What you should do
Output all entries verbatim.

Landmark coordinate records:
──────────────────────────────
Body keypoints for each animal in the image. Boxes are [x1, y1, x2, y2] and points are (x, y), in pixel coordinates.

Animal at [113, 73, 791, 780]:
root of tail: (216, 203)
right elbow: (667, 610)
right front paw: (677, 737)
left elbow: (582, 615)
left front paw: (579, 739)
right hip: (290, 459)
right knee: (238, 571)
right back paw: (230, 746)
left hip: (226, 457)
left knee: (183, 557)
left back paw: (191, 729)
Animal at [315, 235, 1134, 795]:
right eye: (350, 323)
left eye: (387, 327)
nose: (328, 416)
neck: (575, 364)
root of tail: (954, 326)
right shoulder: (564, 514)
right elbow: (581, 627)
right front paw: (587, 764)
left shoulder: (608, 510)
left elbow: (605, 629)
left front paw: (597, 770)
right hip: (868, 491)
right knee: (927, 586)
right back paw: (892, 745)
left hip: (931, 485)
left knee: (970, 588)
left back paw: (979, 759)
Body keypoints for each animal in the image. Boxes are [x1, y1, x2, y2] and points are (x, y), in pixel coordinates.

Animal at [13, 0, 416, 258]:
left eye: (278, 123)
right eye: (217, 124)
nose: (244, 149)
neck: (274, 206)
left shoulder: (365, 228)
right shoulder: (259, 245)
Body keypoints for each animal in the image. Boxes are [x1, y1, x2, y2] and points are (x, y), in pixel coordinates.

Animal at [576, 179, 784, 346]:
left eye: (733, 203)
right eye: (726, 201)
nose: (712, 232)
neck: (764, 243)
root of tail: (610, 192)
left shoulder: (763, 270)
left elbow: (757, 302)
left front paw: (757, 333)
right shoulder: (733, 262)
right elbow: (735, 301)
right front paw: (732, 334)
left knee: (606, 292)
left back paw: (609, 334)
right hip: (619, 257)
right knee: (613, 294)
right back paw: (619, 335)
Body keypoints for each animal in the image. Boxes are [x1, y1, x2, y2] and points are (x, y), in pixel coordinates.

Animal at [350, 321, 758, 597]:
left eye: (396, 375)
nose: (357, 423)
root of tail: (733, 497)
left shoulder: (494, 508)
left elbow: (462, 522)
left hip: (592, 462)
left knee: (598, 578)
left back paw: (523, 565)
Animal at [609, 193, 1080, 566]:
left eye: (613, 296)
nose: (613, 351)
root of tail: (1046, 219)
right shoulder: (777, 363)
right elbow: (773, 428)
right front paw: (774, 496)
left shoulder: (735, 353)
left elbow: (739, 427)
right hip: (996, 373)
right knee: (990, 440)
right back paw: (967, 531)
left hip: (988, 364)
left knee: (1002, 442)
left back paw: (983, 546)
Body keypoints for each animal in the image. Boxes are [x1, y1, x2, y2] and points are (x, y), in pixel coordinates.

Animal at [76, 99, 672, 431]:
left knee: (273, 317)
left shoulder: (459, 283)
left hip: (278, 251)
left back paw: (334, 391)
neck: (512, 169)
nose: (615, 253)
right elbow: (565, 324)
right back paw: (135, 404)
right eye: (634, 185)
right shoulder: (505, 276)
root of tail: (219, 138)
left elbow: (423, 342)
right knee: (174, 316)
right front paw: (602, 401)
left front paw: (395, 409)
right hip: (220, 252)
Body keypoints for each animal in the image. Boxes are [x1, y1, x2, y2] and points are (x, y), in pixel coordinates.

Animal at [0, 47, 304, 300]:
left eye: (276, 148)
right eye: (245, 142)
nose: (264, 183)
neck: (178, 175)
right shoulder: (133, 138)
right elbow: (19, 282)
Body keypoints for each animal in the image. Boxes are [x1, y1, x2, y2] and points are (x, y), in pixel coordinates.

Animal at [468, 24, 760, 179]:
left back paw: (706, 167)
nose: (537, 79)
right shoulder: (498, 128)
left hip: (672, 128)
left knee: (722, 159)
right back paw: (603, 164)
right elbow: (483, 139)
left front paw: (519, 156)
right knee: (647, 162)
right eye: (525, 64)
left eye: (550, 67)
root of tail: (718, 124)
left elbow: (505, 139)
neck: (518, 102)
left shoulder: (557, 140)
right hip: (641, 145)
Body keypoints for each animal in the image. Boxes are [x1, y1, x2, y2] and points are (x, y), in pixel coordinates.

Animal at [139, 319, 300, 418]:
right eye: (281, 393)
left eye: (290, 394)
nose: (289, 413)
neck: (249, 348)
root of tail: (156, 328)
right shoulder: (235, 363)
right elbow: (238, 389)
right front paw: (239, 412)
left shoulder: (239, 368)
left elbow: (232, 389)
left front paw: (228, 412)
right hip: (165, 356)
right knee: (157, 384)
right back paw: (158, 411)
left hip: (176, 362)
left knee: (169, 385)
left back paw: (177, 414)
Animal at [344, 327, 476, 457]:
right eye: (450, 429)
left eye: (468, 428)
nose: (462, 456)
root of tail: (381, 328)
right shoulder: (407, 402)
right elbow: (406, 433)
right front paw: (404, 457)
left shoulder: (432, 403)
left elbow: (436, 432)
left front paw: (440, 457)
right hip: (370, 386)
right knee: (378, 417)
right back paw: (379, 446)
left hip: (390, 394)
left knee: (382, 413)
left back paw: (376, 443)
──────────────────────────────
Reply to the task
Body keypoints for each animal in the image. Boxes are [x1, y1, x2, y2] and points are (x, y), in pixel coordinates.

Animal at [113, 73, 791, 780]:
root of tail: (216, 203)
right elbow: (667, 610)
right front paw: (677, 737)
left elbow: (582, 615)
left front paw: (579, 739)
right hip: (290, 459)
right knee: (238, 571)
right back paw: (230, 746)
left hip: (226, 457)
left knee: (183, 557)
left back paw: (191, 729)
Animal at [315, 235, 1134, 795]:
right eye: (350, 323)
left eye: (387, 327)
nose: (328, 416)
neck: (575, 364)
root of tail: (954, 326)
right shoulder: (564, 514)
right elbow: (581, 627)
right front paw: (587, 764)
left shoulder: (608, 510)
left elbow: (605, 629)
left front paw: (597, 770)
right hip: (868, 491)
right knee: (927, 586)
right back paw: (892, 745)
left hip: (931, 485)
left knee: (970, 588)
left back paw: (979, 759)
Body keypoints for each animal in the image. Boxes are [x1, y1, x2, y2] and points are (x, y), in pixel coordinates.

Animal at [13, 0, 416, 258]:
left eye: (278, 123)
right eye: (217, 124)
nose: (244, 149)
neck: (274, 206)
left shoulder: (365, 228)
right shoulder: (259, 245)
Body keypoints for each animal in the image. Boxes are [x1, y1, x2, y2] and points are (x, y), in pixel coordinates.

Animal at [576, 179, 784, 346]:
left eye: (733, 203)
right eye: (726, 201)
nose: (712, 232)
neck: (764, 243)
root of tail: (610, 192)
left shoulder: (763, 270)
left elbow: (757, 302)
left front paw: (757, 333)
right shoulder: (733, 262)
right elbow: (735, 301)
right front paw: (732, 334)
left knee: (606, 292)
left back paw: (609, 334)
right hip: (619, 257)
right knee: (613, 294)
right back paw: (619, 335)
Body keypoints for each animal in the image. Boxes are [x1, y1, x2, y2] and points are (x, y), in pixel coordinates.

Animal at [350, 321, 758, 597]:
left eye: (396, 375)
nose: (357, 423)
root of tail: (733, 497)
left shoulder: (494, 508)
left elbow: (462, 522)
left hip: (592, 462)
left knee: (598, 578)
left back paw: (523, 565)
Animal at [609, 193, 1080, 566]:
left eye: (613, 296)
nose: (613, 351)
root of tail: (1046, 219)
right shoulder: (777, 363)
right elbow: (773, 428)
right front paw: (774, 496)
left shoulder: (735, 353)
left elbow: (739, 427)
right hip: (996, 373)
right knee: (990, 440)
right back paw: (967, 531)
left hip: (988, 364)
left knee: (1002, 442)
left back paw: (983, 546)
Body keypoints for each animal in the image. Boxes are [x1, y1, x2, y2] and points are (x, y), in pixel coordinates.

Animal at [76, 99, 672, 431]:
left knee: (273, 317)
left shoulder: (459, 283)
left hip: (278, 251)
left back paw: (334, 391)
neck: (512, 169)
nose: (615, 253)
right elbow: (565, 324)
right back paw: (135, 404)
right eye: (634, 185)
right shoulder: (505, 276)
root of tail: (219, 138)
left elbow: (423, 342)
right knee: (174, 316)
right front paw: (602, 401)
left front paw: (395, 409)
right hip: (220, 252)
Body keypoints for each animal in the image. Boxes are [x1, y1, x2, y2] and points are (x, y), in pixel coordinates.

Animal at [0, 47, 304, 300]:
left eye: (276, 148)
right eye: (245, 142)
nose: (264, 183)
neck: (178, 175)
right shoulder: (133, 138)
right elbow: (19, 282)
Body keypoints for each animal in the image. Boxes are [x1, y1, x2, y2] and points are (x, y), in pixel coordinates.

Animal at [468, 24, 760, 179]:
left back paw: (706, 167)
nose: (537, 79)
right shoulder: (498, 128)
left hip: (672, 128)
left knee: (722, 159)
right back paw: (603, 164)
right elbow: (483, 139)
left front paw: (519, 156)
right knee: (647, 162)
right eye: (525, 64)
left eye: (550, 67)
root of tail: (718, 124)
left elbow: (505, 139)
neck: (518, 102)
left shoulder: (557, 140)
right hip: (641, 145)
Body keypoints for each animal in the image. Boxes are [x1, y1, x2, y2] and points are (x, y), in pixel coordinates.

Animal at [139, 319, 300, 418]:
right eye: (281, 393)
left eye: (290, 394)
nose: (289, 413)
neck: (249, 348)
root of tail: (156, 328)
right shoulder: (235, 363)
right elbow: (238, 389)
right front paw: (239, 412)
left shoulder: (239, 368)
left elbow: (232, 389)
left front paw: (228, 412)
right hip: (165, 356)
right knee: (157, 384)
right back paw: (158, 411)
left hip: (176, 362)
left knee: (169, 385)
left back paw: (177, 414)
Animal at [344, 327, 476, 457]:
right eye: (450, 429)
left eye: (468, 428)
nose: (462, 456)
root of tail: (381, 328)
right shoulder: (407, 402)
right elbow: (406, 433)
right front paw: (404, 457)
left shoulder: (432, 403)
left elbow: (436, 432)
left front paw: (440, 457)
right hip: (370, 386)
right knee: (378, 417)
right back paw: (379, 446)
left hip: (390, 394)
left knee: (382, 413)
left back paw: (376, 443)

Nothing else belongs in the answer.